Among the entries below, only the lines from the one with "PACTON GOLD INC." through the one with "On January 6, 2020, the" are to be retyped, exactly and without pictures.

-- Opening Marker --

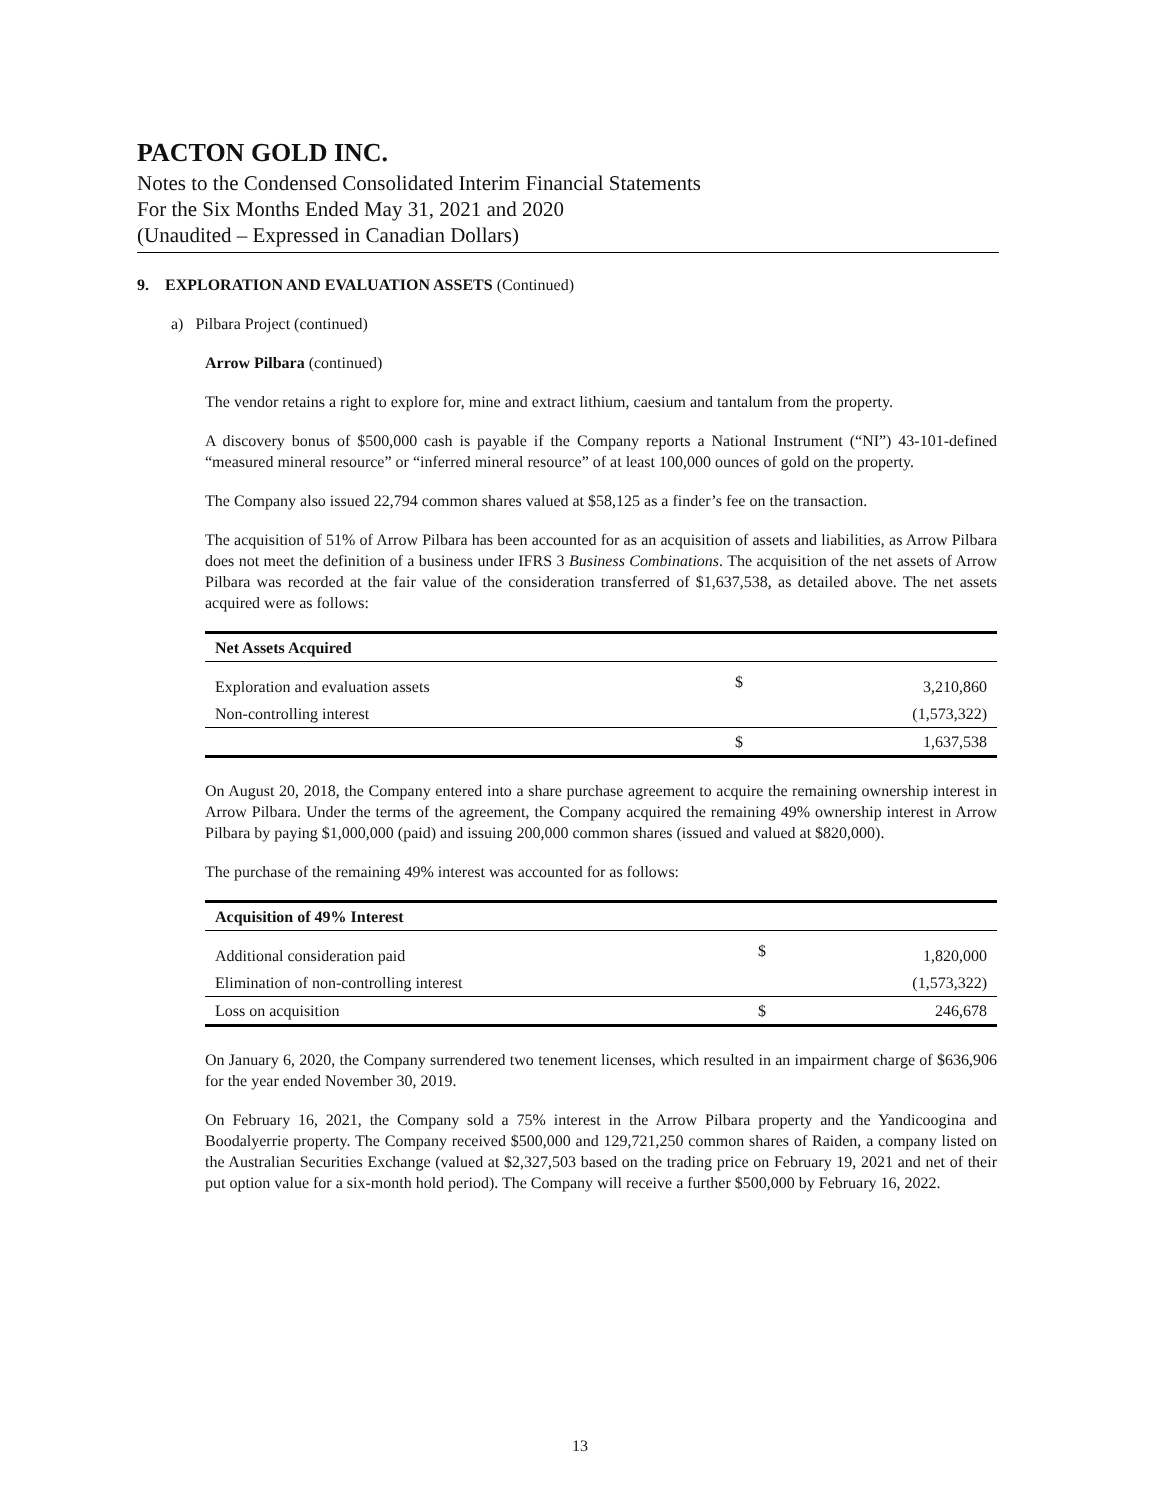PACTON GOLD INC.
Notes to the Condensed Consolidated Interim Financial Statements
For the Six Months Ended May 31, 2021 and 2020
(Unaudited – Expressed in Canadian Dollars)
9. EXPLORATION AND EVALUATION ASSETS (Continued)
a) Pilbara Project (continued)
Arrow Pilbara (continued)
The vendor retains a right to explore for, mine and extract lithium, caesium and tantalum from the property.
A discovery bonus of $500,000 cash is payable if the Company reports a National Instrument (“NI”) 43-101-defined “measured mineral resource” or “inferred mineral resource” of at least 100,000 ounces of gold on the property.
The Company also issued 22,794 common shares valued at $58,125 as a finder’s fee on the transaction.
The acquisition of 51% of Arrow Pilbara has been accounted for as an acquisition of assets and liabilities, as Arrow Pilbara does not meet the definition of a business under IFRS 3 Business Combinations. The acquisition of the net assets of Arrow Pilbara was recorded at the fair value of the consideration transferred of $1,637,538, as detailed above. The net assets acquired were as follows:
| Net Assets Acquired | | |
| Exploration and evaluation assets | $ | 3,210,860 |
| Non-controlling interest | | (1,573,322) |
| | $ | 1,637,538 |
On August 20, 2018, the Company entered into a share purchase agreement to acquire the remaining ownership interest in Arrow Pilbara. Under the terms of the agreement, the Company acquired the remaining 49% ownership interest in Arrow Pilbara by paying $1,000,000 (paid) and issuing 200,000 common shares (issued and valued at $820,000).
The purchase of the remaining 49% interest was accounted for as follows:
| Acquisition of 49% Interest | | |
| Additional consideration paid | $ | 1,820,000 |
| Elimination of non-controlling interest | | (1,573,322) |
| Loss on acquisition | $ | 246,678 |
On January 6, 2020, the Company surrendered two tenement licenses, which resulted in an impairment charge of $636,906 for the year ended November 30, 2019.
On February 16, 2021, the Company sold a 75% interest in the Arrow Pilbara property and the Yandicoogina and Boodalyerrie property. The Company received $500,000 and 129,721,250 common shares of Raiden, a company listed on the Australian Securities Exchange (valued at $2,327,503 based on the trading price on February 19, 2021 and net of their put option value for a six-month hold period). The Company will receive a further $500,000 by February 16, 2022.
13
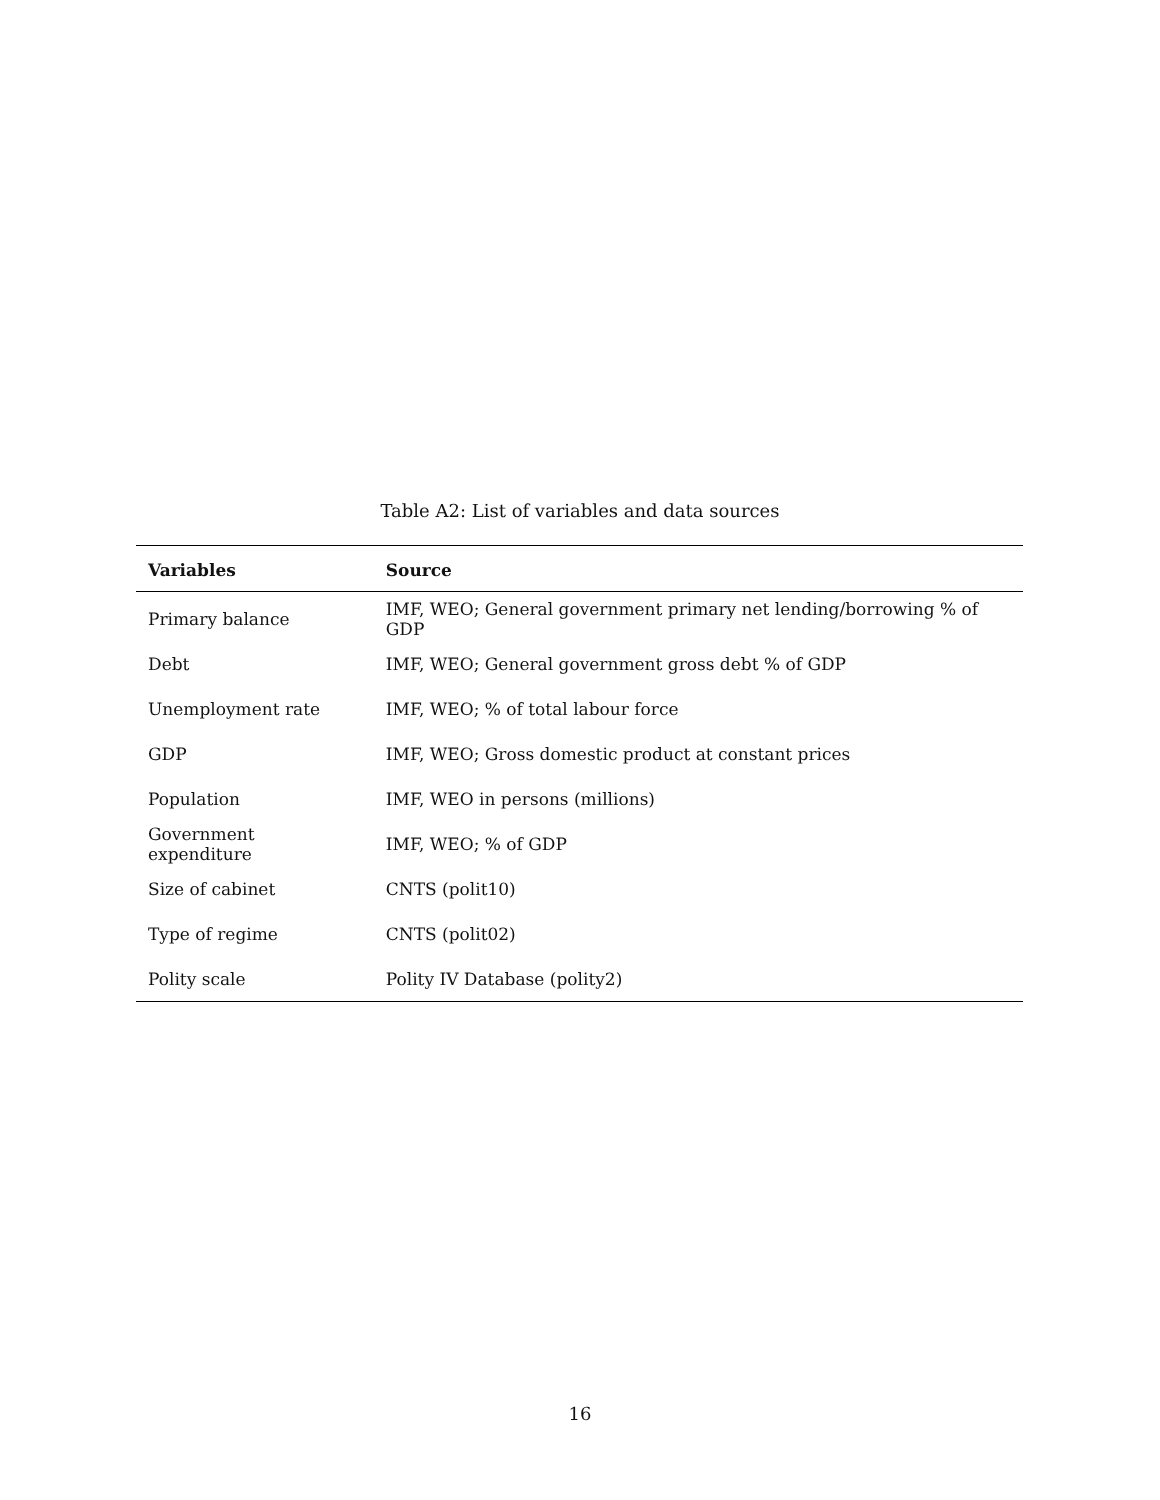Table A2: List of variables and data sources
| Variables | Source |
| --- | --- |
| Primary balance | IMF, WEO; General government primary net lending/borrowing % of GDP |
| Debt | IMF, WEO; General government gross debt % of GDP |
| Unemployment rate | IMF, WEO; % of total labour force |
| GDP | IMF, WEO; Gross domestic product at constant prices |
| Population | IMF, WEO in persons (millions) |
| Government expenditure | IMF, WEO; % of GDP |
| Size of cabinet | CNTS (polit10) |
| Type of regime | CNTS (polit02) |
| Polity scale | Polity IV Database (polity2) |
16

-- Closing Marker --
-- Opening Marker --

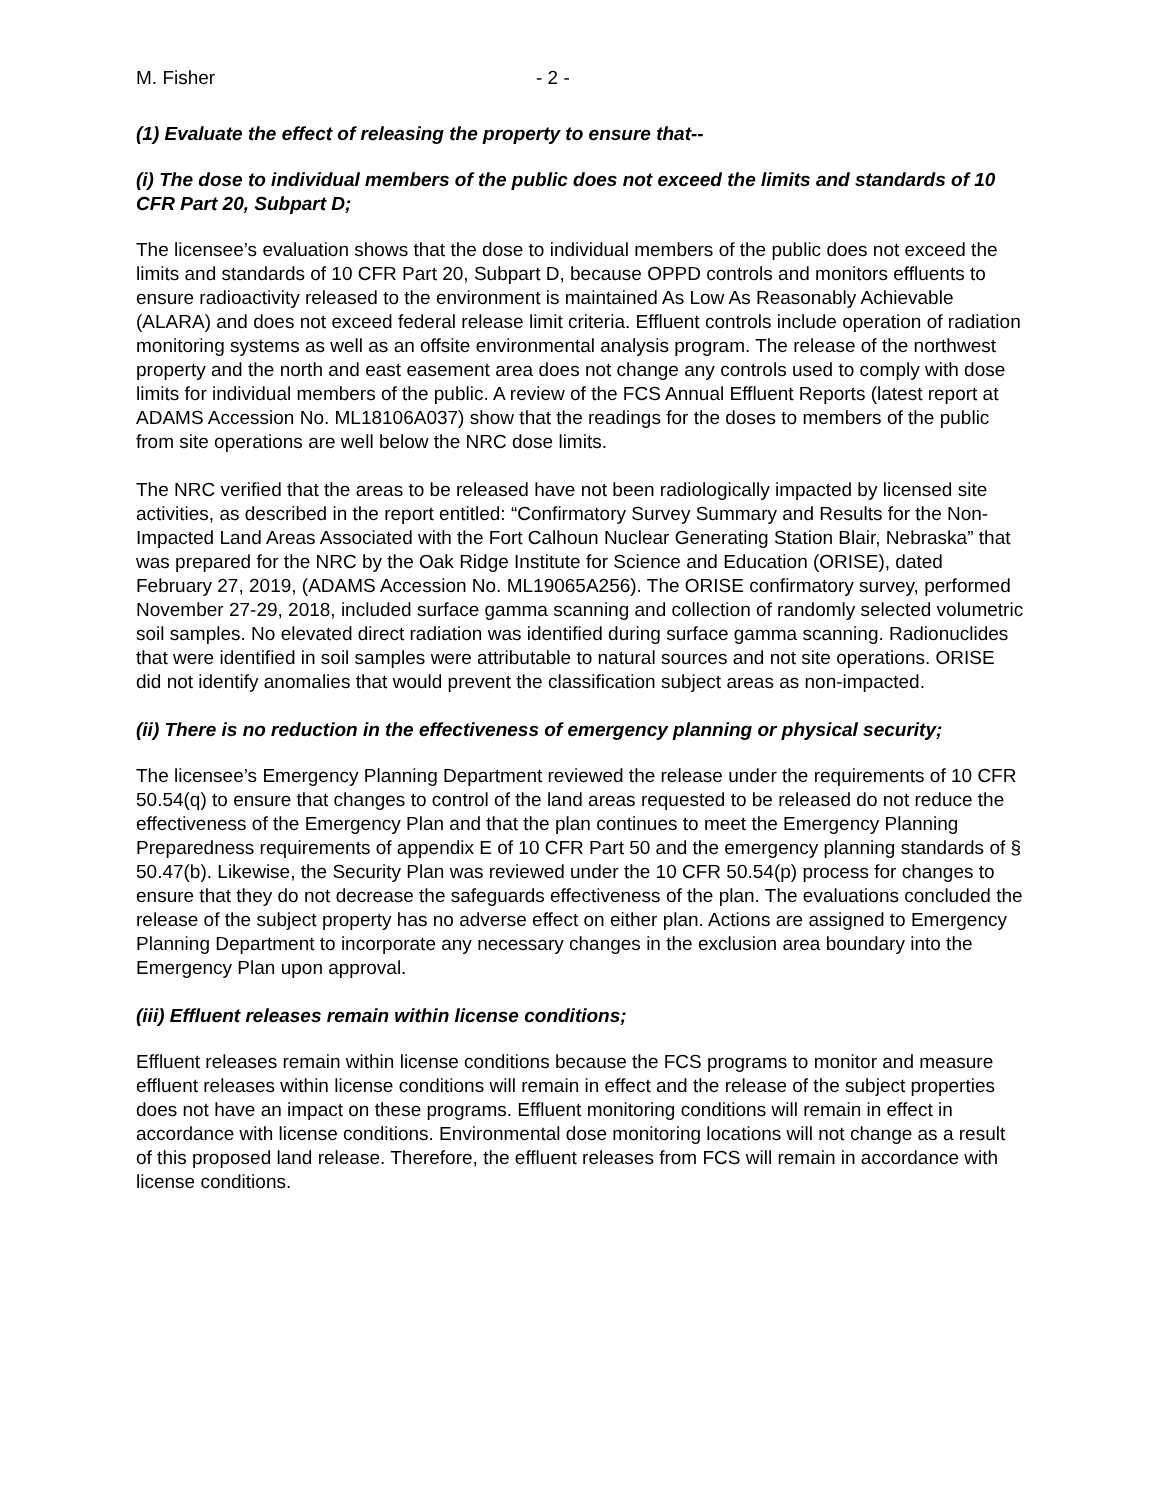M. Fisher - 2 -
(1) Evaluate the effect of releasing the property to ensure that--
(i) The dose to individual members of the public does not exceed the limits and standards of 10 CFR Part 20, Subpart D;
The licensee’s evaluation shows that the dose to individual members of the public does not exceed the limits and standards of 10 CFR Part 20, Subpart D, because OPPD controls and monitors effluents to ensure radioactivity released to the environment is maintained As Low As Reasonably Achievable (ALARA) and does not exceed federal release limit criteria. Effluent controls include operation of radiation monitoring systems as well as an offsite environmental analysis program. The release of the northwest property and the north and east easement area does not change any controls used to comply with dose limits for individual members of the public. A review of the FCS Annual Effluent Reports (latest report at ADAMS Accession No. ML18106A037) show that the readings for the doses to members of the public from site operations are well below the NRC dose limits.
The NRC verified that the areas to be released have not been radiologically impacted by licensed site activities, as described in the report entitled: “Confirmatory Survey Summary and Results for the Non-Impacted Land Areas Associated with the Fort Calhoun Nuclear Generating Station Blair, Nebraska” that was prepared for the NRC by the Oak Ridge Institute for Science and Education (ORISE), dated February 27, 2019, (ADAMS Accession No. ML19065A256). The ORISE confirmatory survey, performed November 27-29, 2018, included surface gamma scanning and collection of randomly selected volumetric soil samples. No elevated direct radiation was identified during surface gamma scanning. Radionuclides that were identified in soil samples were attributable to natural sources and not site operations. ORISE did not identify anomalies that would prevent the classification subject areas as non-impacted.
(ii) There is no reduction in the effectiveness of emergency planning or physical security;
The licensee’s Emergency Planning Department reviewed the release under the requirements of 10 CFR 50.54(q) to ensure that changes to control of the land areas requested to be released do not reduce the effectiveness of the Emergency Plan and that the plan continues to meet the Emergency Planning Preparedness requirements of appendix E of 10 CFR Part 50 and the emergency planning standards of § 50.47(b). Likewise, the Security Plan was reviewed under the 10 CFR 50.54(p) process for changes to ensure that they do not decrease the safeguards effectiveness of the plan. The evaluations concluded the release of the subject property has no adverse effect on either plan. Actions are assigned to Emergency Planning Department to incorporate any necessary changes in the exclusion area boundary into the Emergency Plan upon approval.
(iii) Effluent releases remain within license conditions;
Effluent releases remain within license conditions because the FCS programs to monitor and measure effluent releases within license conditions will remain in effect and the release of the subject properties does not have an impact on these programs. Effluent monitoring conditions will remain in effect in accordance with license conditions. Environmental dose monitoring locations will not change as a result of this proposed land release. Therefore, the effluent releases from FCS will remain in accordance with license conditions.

-- Closing Marker --

**Response below**
PACTON GOLD INC.
Notes to the Condensed Consolidated Interim Financial Statements
For the Six Months Ended May 31, 2021 and 2020
(Unaudited – Expressed in Canadian Dollars)
9. EXPLORATION AND EVALUATION ASSETS (Continued)
a) Pilbara Project (continued)
Arrow Pilbara (continued)
The vendor retains a right to explore for, mine and extract lithium, caesium and tantalum from the property.
A discovery bonus of $500,000 cash is payable if the Company reports a National Instrument (“NI”) 43-101-defined “measured mineral resource” or “inferred mineral resource” of at least 100,000 ounces of gold on the property.
The Company also issued 22,794 common shares valued at $58,125 as a finder’s fee on the transaction.
The acquisition of 51% of Arrow Pilbara has been accounted for as an acquisition of assets and liabilities, as Arrow Pilbara does not meet the definition of a business under IFRS 3 Business Combinations. The acquisition of the net assets of Arrow Pilbara was recorded at the fair value of the consideration transferred of $1,637,538, as detailed above. The net assets acquired were as follows:
| Net Assets Acquired | | |
| Exploration and evaluation assets | $ | 3,210,860 |
| Non-controlling interest | | (1,573,322) |
| | $ | 1,637,538 |
On August 20, 2018, the Company entered into a share purchase agreement to acquire the remaining ownership interest in Arrow Pilbara. Under the terms of the agreement, the Company acquired the remaining 49% ownership interest in Arrow Pilbara by paying $1,000,000 (paid) and issuing 200,000 common shares (issued and valued at $820,000).
The purchase of the remaining 49% interest was accounted for as follows:
| Acquisition of 49% Interest | | |
| Additional consideration paid | $ | 1,820,000 |
| Elimination of non-controlling interest | | (1,573,322) |
| Loss on acquisition | $ | 246,678 |
On January 6, 2020, the Company surrendered two tenement licenses, which resulted in an impairment charge of $636,906 for the year ended November 30, 2019.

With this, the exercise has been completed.